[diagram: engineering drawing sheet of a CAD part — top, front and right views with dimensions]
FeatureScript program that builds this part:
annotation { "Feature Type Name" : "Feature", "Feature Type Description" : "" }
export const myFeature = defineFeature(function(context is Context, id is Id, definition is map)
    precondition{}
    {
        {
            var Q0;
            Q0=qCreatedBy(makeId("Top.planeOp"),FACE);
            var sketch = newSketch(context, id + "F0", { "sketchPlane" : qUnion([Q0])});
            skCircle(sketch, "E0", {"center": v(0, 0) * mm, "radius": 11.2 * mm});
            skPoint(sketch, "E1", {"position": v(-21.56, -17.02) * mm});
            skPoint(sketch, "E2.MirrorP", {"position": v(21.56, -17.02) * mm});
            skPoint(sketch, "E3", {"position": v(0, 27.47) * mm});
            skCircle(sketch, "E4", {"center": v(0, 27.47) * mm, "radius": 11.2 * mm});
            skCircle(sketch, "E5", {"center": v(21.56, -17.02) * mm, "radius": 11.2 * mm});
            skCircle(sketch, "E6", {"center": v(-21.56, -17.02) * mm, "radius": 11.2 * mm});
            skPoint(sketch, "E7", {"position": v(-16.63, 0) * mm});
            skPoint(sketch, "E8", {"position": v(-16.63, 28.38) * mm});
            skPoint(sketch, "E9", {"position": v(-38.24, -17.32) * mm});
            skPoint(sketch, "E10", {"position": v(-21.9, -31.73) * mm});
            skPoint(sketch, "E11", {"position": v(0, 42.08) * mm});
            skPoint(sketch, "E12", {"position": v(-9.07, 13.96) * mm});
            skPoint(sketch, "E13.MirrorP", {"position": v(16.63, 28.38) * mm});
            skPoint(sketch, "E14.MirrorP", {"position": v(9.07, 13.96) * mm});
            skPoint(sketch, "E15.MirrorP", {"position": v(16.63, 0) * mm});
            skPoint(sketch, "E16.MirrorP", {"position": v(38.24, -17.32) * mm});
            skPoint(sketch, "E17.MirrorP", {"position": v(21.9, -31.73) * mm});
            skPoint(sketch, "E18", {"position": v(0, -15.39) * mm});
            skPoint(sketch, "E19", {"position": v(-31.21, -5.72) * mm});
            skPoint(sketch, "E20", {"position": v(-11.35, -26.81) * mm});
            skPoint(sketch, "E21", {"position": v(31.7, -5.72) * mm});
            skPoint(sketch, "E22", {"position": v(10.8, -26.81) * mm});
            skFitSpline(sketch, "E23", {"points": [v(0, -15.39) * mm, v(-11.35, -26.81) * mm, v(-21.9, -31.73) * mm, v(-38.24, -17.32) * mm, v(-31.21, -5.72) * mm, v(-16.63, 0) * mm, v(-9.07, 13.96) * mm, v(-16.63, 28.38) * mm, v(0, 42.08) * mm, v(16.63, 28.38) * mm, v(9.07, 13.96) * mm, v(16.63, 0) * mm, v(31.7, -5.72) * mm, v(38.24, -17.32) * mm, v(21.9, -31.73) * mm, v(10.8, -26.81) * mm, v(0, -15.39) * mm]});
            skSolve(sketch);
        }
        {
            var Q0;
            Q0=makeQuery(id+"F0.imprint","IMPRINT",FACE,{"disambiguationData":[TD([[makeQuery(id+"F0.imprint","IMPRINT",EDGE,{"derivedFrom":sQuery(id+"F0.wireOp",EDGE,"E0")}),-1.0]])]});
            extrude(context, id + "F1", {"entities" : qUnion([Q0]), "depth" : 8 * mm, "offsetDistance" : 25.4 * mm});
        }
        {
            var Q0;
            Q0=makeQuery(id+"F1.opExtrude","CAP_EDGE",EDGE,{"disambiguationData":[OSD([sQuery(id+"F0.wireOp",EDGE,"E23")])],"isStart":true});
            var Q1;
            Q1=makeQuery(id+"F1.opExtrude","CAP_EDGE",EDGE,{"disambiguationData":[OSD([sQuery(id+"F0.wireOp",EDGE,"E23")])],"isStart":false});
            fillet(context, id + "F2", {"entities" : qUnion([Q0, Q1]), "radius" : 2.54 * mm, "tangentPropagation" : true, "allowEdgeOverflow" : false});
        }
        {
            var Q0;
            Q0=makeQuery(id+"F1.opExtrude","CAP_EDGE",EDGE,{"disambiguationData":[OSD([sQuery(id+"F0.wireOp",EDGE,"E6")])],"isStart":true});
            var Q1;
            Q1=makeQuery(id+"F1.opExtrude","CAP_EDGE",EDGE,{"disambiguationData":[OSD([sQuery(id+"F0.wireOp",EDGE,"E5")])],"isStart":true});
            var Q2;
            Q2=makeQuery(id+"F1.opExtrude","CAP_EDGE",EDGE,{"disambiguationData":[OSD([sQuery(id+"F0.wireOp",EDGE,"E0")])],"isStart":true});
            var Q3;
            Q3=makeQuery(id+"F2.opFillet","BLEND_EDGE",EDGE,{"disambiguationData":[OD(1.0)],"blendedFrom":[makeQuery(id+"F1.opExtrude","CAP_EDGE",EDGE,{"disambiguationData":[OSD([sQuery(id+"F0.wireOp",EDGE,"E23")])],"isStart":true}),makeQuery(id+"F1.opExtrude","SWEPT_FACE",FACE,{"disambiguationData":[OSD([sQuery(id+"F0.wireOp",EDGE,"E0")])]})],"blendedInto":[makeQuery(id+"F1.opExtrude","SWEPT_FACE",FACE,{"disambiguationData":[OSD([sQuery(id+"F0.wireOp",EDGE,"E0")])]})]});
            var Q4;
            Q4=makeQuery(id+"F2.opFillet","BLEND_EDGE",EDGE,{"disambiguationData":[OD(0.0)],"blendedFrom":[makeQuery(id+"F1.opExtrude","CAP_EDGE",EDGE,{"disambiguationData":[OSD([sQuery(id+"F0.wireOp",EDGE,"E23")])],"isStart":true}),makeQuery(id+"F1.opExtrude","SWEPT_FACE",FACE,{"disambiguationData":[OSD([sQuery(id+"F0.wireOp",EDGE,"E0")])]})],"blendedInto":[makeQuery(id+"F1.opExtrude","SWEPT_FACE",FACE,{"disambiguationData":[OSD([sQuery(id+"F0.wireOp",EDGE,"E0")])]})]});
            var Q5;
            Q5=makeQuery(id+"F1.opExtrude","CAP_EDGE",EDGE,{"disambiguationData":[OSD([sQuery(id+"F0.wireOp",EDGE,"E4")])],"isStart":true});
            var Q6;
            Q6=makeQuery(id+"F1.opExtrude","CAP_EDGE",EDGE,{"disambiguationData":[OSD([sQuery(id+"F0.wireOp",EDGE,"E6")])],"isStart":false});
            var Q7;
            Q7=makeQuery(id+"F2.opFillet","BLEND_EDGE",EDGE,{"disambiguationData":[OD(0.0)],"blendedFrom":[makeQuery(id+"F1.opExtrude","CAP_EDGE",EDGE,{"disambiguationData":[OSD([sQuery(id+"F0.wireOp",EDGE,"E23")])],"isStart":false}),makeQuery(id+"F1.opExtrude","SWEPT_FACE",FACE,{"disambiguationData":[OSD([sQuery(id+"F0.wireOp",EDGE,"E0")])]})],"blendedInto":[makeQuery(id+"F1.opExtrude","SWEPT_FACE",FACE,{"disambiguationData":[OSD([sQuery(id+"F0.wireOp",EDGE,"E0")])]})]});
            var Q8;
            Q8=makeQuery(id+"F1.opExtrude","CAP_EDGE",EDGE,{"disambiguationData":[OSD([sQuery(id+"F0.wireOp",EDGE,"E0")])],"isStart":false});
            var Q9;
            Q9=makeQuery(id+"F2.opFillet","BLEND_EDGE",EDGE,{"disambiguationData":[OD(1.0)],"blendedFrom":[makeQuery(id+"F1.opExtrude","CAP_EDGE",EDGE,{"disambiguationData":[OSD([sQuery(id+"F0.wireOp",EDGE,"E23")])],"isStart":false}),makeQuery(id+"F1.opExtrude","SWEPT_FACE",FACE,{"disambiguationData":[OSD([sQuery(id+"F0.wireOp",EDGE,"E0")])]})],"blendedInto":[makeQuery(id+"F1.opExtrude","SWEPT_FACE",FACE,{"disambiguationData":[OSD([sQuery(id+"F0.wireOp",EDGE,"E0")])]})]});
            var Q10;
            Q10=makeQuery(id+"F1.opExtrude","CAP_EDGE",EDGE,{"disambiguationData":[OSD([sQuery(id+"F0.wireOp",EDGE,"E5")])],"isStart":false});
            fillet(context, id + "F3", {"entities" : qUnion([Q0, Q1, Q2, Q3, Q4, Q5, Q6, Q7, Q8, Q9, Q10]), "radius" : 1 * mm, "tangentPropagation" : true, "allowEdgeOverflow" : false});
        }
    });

*Aim:* Extract every line from the entries above that contains the string "center". Case counts.

*Worked answer:*
            skCircle(sketch, "E0", {"center": v(0, 0) * mm, "radius": 11.2 * mm});
            skCircle(sketch, "E4", {"center": v(0, 27.47) * mm, "radius": 11.2 * mm});
            skCircle(sketch, "E5", {"center": v(21.56, -17.02) * mm, "radius": 11.2 * mm});
            skCircle(sketch, "E6", {"center": v(-21.56, -17.02) * mm, "radius": 11.2 * mm});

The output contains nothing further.